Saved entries

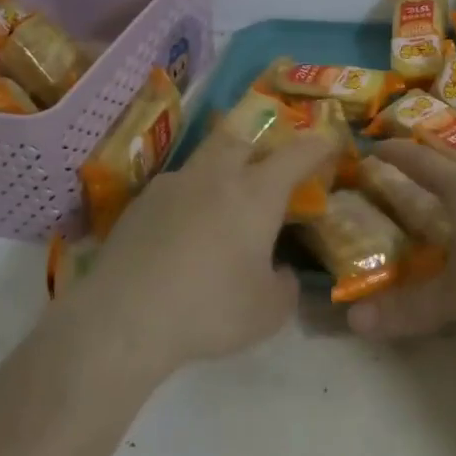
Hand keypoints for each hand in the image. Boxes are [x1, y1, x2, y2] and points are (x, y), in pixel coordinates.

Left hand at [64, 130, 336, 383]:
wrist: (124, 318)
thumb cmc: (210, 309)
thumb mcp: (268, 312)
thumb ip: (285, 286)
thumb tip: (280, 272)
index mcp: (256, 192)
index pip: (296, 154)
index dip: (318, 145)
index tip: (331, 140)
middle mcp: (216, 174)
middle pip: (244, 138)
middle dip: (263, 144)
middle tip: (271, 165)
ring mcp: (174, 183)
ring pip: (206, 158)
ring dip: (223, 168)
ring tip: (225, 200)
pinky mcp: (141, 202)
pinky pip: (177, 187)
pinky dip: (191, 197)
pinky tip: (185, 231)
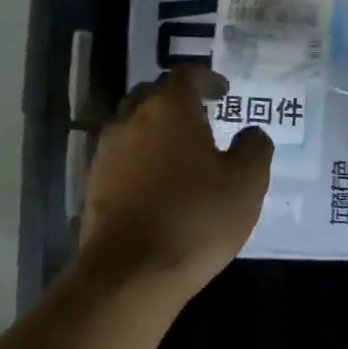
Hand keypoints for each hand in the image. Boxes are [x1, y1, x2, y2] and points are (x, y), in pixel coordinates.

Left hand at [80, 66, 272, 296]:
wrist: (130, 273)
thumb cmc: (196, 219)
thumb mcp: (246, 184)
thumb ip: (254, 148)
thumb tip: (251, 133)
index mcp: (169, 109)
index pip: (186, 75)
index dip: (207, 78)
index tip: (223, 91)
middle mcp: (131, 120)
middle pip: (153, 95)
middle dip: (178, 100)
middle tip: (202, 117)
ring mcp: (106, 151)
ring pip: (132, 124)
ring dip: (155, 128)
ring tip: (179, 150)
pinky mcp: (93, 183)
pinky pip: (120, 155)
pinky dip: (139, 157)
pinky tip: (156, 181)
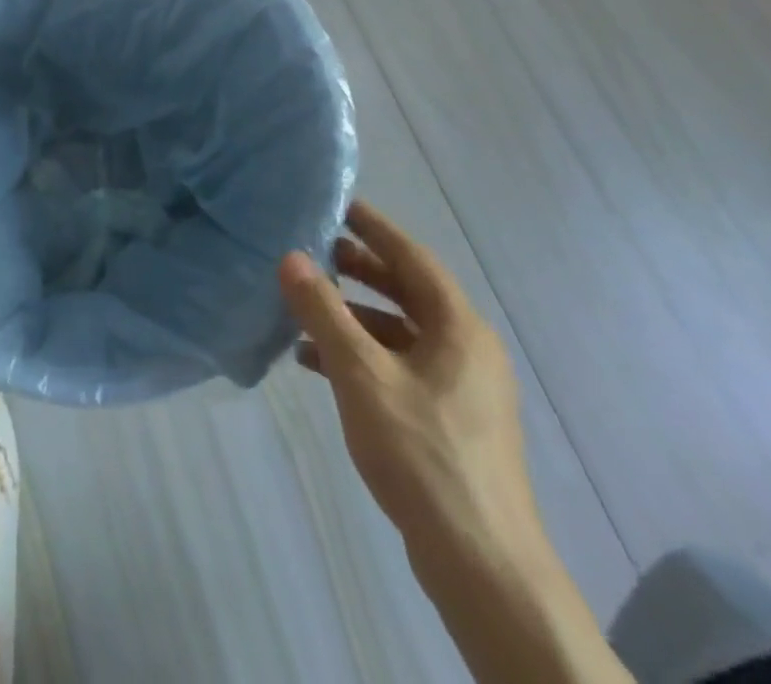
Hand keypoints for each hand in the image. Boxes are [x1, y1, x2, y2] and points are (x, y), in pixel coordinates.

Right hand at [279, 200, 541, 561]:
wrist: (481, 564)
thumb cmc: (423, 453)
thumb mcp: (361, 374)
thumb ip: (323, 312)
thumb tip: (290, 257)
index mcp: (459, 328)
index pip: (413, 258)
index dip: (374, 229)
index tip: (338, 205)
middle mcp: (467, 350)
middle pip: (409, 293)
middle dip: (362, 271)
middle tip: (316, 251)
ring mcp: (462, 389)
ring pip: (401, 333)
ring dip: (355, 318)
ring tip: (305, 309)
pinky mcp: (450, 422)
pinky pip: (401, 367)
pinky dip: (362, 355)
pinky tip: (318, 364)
---
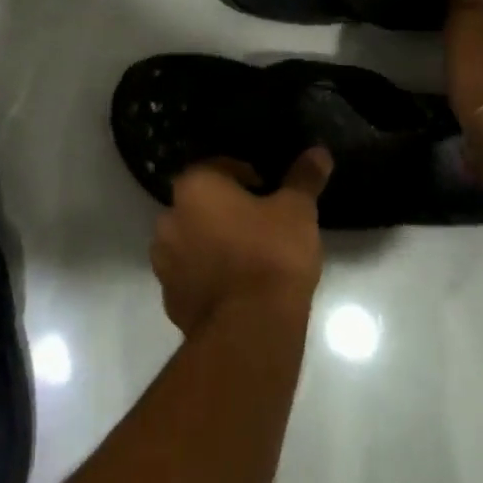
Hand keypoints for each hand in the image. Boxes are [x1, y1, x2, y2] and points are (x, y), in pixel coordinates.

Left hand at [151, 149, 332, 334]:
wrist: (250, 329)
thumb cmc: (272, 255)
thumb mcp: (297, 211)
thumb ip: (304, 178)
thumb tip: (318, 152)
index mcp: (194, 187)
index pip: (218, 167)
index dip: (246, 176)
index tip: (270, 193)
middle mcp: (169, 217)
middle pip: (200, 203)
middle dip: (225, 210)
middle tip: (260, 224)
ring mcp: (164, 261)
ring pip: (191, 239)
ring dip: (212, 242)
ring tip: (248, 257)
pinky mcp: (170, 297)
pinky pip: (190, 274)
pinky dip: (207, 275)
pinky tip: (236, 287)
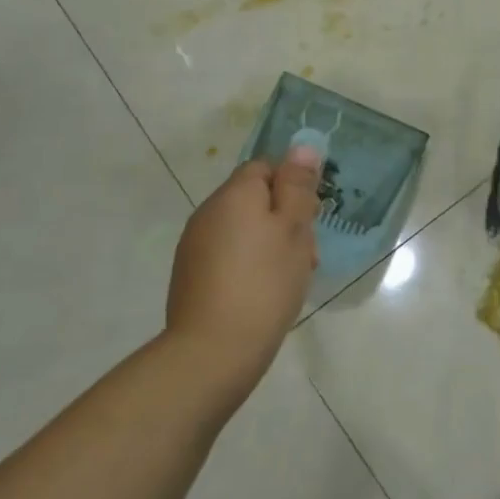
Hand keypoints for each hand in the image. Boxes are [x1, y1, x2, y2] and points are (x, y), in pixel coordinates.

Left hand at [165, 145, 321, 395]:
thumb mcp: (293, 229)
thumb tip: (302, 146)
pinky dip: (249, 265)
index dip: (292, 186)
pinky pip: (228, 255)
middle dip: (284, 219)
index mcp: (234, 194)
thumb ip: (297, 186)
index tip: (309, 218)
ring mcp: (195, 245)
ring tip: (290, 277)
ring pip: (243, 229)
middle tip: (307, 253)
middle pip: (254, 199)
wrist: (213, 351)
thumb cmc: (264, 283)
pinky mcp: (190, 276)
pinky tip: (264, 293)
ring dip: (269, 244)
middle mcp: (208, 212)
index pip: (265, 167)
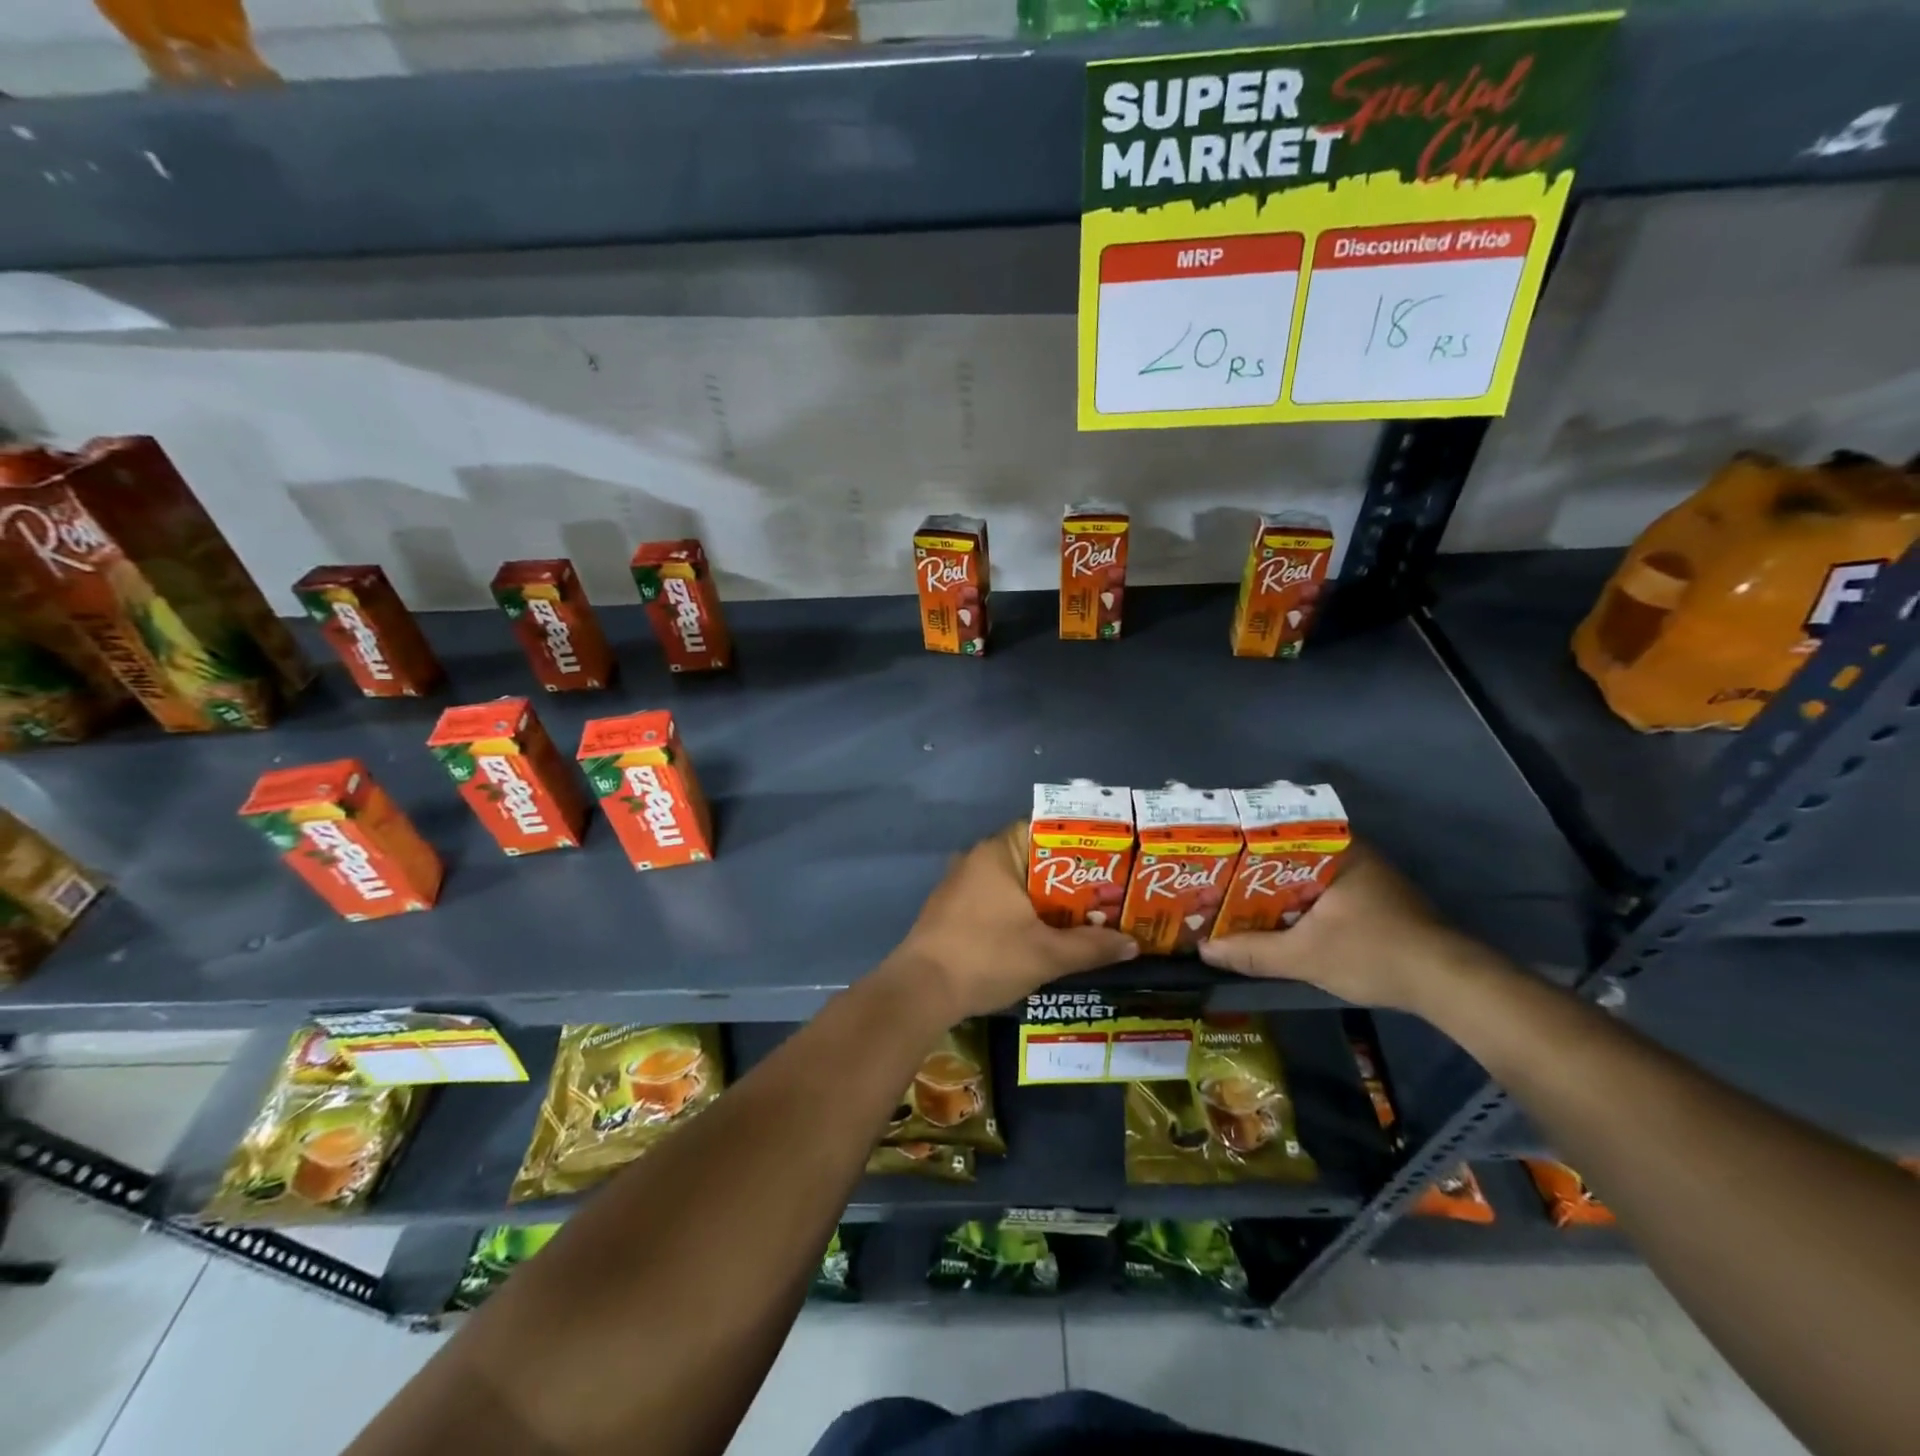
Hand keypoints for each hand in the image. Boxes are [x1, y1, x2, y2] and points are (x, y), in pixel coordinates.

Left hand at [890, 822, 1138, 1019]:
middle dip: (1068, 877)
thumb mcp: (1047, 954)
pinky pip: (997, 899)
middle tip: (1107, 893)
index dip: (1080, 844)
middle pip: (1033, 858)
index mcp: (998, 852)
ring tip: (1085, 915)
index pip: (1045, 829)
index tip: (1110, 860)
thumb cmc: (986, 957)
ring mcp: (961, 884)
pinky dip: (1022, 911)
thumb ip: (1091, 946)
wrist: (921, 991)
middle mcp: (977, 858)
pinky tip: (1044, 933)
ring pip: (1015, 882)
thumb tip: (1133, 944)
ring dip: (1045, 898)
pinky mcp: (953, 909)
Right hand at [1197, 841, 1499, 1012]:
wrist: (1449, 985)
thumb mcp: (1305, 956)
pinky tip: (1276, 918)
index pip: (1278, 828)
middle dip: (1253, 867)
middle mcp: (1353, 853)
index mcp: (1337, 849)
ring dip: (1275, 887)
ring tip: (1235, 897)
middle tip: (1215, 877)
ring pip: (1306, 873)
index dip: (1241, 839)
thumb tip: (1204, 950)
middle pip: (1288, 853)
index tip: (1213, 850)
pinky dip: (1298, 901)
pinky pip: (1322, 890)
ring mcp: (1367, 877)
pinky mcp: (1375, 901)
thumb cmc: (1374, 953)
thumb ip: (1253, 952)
* * *
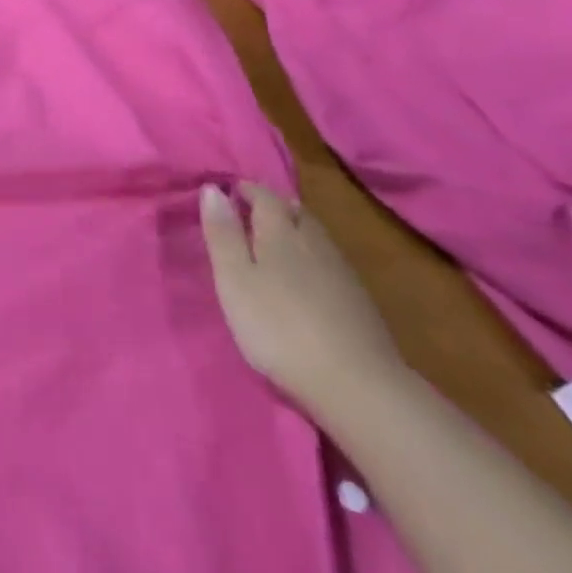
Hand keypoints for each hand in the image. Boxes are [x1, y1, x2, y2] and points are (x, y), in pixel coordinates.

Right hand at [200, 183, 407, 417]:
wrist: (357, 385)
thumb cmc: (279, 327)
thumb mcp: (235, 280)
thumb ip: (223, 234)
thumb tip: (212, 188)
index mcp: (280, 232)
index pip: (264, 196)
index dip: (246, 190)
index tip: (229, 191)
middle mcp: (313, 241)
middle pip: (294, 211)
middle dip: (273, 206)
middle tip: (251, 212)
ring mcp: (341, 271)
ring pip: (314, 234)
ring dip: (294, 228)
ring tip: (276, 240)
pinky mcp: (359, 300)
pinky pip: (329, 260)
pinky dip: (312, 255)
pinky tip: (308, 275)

* [What the task requires]:
Look above for the line with "index mcp: (256, 192)" and copy exactly from it through the line with "middle mcp: (131, 120)", both included. Omit the pictures.

* [Exercise response]:
index mcp: (256, 192)
index pip: (296, 154)
index dip: (318, 145)
index tip: (331, 140)
middle mcp: (216, 174)
middle pip: (244, 138)
middle dip: (263, 144)
middle tip: (271, 165)
ring mcp: (174, 183)
ring pip: (206, 158)
ring dip: (223, 168)
ring tip: (225, 200)
pinky mcp: (141, 202)
pinky pip: (177, 187)
pinky dip: (191, 197)
pinky tip: (185, 231)
Hand keypoints for each hand in the image. Boxes are [x1, y1, x2, y2] and points are (x, y), in pixel coordinates.

Left hand at [80, 66, 272, 296]:
wrist: (130, 273)
thumb cmc: (196, 219)
thumb mcp: (246, 184)
thumb ip: (254, 148)
thumb tip: (251, 133)
index mcp: (169, 109)
index pip: (186, 75)
index dip: (207, 78)
index tip: (223, 91)
middle mcp: (131, 120)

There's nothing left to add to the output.